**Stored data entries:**
══════════════════════════════

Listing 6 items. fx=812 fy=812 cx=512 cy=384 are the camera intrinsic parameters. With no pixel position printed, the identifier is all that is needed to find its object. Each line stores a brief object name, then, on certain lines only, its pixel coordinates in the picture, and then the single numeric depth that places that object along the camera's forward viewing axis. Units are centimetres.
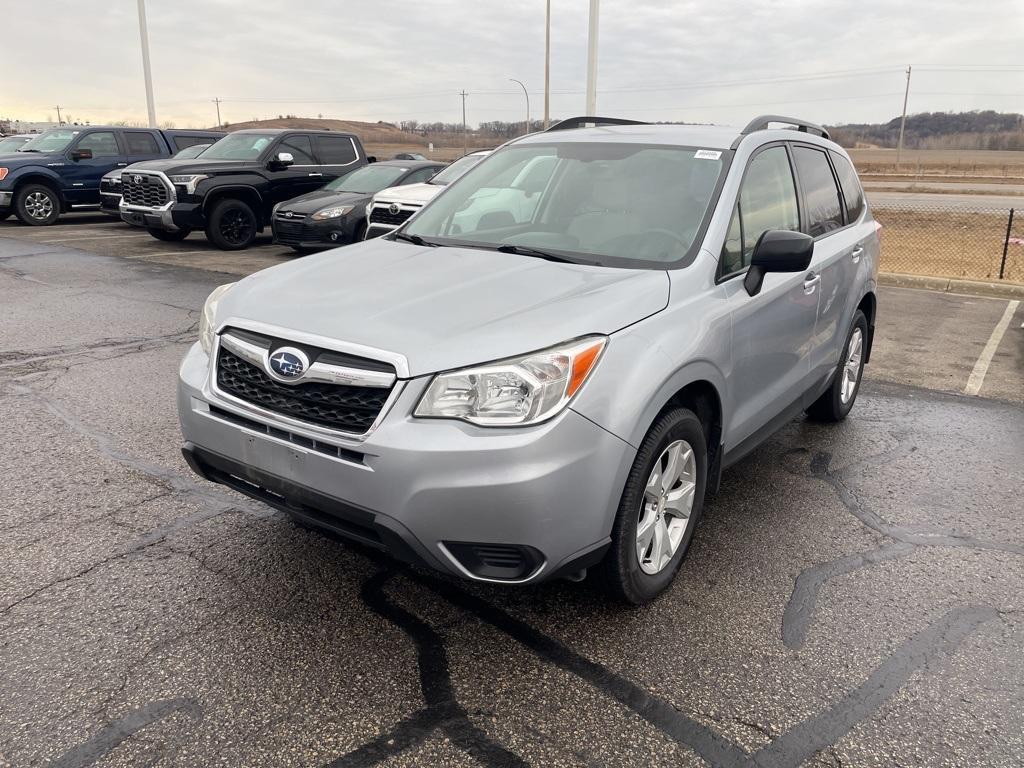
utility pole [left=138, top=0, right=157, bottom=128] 2754
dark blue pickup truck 1623
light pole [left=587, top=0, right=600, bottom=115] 1681
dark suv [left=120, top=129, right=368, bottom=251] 1268
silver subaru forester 251
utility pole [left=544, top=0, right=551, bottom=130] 2872
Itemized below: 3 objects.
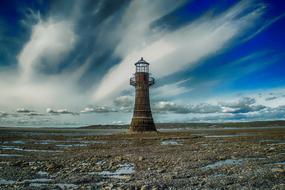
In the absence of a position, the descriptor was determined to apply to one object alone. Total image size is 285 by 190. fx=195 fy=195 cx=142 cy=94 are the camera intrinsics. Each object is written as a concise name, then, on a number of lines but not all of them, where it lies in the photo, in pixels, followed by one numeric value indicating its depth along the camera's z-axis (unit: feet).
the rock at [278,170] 28.78
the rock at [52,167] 33.73
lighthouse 113.23
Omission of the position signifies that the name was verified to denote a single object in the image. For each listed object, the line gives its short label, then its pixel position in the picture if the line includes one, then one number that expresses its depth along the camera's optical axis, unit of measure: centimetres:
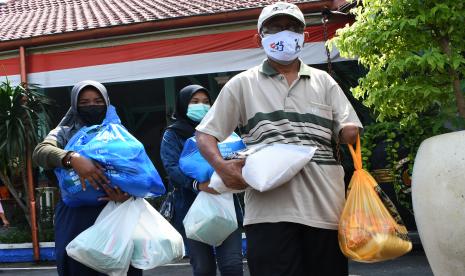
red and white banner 790
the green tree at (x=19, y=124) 793
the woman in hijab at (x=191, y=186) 378
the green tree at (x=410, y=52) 362
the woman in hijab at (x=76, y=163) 308
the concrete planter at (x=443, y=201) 323
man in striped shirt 247
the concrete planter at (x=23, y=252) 809
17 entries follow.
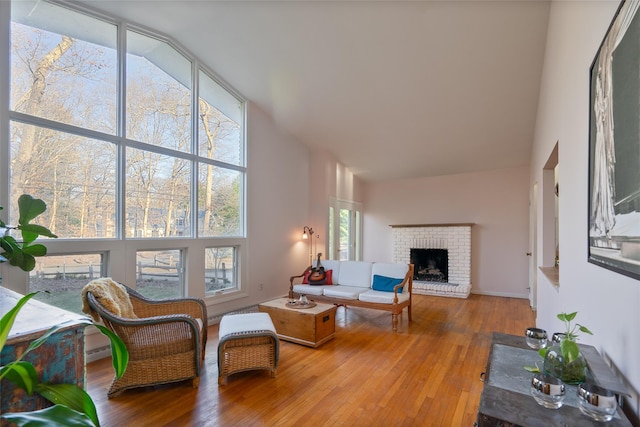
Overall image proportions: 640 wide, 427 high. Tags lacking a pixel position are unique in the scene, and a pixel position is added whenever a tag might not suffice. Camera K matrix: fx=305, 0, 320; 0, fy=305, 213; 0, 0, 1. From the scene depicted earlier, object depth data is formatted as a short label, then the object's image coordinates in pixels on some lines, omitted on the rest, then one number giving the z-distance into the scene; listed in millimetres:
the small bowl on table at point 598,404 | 888
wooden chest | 3438
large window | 2961
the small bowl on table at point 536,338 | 1482
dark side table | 907
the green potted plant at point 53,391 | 819
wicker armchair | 2367
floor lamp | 6096
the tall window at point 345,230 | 6516
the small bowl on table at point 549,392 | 976
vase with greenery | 1121
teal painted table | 936
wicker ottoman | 2641
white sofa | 4184
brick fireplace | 6336
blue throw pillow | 4465
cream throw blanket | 2361
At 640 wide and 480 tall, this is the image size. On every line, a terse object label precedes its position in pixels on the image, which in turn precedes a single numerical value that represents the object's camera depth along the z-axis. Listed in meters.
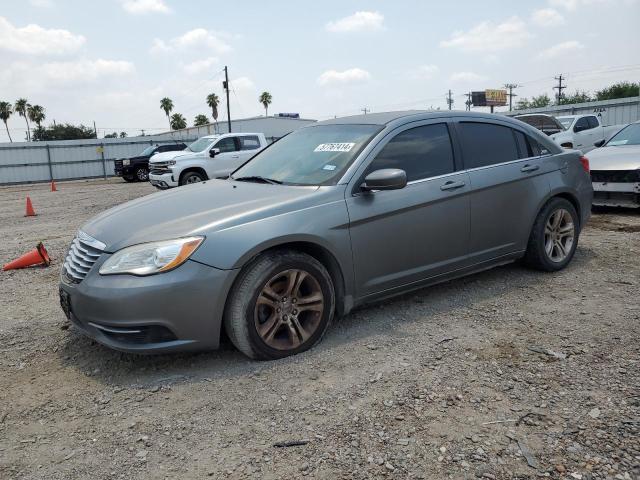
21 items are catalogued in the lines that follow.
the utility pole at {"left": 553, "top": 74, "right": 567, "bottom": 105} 77.19
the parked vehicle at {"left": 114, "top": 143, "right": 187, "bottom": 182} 25.03
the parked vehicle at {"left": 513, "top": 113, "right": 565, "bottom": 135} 16.41
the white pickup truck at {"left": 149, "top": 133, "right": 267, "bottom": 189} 15.20
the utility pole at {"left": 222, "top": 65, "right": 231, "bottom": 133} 41.25
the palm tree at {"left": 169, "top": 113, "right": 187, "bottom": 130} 84.44
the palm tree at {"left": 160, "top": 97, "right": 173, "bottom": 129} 80.94
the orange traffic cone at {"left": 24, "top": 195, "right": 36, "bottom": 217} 12.38
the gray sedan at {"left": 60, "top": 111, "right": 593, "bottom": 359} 3.23
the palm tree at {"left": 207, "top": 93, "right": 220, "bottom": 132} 79.10
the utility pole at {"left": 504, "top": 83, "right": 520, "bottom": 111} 74.32
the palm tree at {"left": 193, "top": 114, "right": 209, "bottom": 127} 83.00
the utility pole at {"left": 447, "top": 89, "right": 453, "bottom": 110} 79.68
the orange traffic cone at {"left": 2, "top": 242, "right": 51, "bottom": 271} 6.34
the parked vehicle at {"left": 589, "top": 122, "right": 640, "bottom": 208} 7.88
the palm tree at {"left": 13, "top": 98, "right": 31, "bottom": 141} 78.75
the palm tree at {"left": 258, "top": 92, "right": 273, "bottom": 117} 83.81
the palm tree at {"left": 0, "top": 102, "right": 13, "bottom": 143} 77.31
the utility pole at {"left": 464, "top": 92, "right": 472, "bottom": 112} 66.25
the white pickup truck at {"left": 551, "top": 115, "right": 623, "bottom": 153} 15.86
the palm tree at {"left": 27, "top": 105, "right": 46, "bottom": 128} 79.06
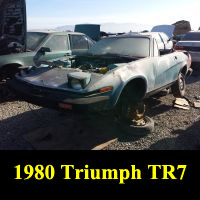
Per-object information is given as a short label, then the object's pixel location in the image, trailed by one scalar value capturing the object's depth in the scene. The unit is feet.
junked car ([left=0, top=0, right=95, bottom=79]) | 17.28
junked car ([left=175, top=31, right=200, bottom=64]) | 27.32
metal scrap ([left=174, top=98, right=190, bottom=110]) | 17.11
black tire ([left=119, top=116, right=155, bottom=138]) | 12.66
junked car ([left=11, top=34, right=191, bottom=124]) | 10.23
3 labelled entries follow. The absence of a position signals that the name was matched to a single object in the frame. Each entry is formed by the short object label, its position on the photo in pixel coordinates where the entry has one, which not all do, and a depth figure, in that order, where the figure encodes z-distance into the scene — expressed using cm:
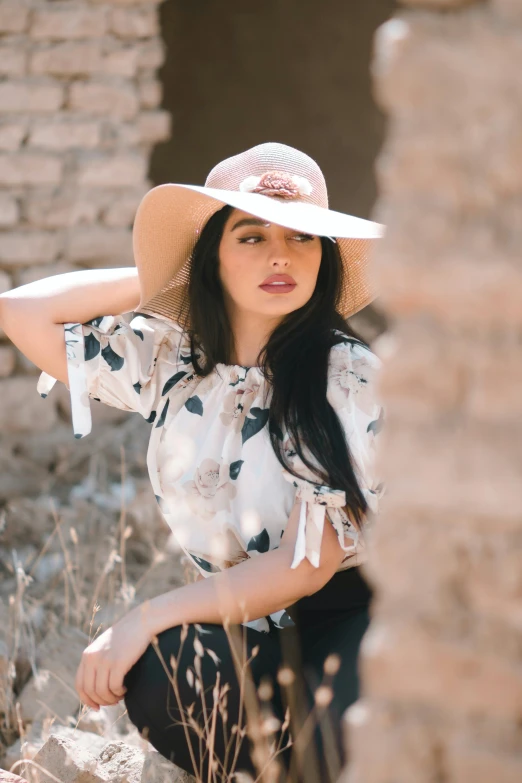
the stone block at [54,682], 375
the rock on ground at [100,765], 332
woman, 324
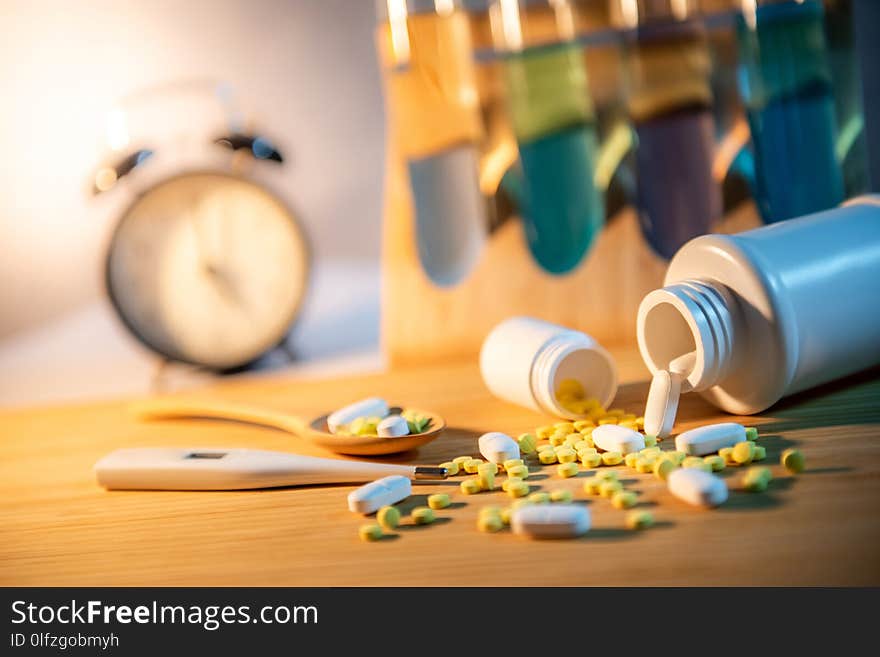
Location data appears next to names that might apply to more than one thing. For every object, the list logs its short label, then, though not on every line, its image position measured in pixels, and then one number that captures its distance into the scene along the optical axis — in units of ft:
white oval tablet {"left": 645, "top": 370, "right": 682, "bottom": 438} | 2.82
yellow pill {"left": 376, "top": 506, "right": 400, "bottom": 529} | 2.45
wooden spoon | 2.90
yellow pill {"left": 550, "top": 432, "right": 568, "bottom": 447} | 2.92
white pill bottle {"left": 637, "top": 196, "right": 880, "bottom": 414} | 2.76
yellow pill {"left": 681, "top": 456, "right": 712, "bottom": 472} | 2.56
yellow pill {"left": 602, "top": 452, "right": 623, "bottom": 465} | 2.73
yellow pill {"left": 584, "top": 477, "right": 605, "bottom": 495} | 2.54
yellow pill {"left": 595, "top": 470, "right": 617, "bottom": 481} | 2.56
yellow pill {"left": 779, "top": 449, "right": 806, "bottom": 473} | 2.52
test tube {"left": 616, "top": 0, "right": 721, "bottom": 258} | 3.82
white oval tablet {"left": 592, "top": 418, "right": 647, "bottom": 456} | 2.73
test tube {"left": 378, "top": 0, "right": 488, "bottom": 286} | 3.97
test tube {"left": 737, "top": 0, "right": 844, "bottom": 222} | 3.73
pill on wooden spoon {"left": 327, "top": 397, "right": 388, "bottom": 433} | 3.11
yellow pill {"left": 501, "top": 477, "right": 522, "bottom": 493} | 2.60
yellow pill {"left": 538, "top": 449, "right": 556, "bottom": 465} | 2.78
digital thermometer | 2.73
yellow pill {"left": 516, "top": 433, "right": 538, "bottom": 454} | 2.84
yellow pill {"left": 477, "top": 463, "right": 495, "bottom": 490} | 2.63
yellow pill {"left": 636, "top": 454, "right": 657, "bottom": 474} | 2.63
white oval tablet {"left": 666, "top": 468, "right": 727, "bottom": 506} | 2.37
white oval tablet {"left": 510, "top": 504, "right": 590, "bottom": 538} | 2.30
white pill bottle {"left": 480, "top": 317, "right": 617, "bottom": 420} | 3.02
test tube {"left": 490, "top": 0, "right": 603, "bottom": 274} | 3.89
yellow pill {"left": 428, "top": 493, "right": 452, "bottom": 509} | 2.54
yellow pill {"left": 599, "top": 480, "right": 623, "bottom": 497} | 2.50
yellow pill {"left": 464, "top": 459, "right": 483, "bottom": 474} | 2.76
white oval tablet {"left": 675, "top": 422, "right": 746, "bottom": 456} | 2.67
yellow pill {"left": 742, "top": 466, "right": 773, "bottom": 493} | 2.43
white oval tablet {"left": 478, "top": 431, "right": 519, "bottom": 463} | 2.77
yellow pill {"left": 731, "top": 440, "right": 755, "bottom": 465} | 2.59
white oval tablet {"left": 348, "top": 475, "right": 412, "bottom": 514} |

══════════════════════════════

**WHAT IS REQUIRED:** Where does "blue" appear in the records above? Copy each line that holds it.

**RESPONSE:**
dark blue pickup truck 1623
blue throw pillow | 4465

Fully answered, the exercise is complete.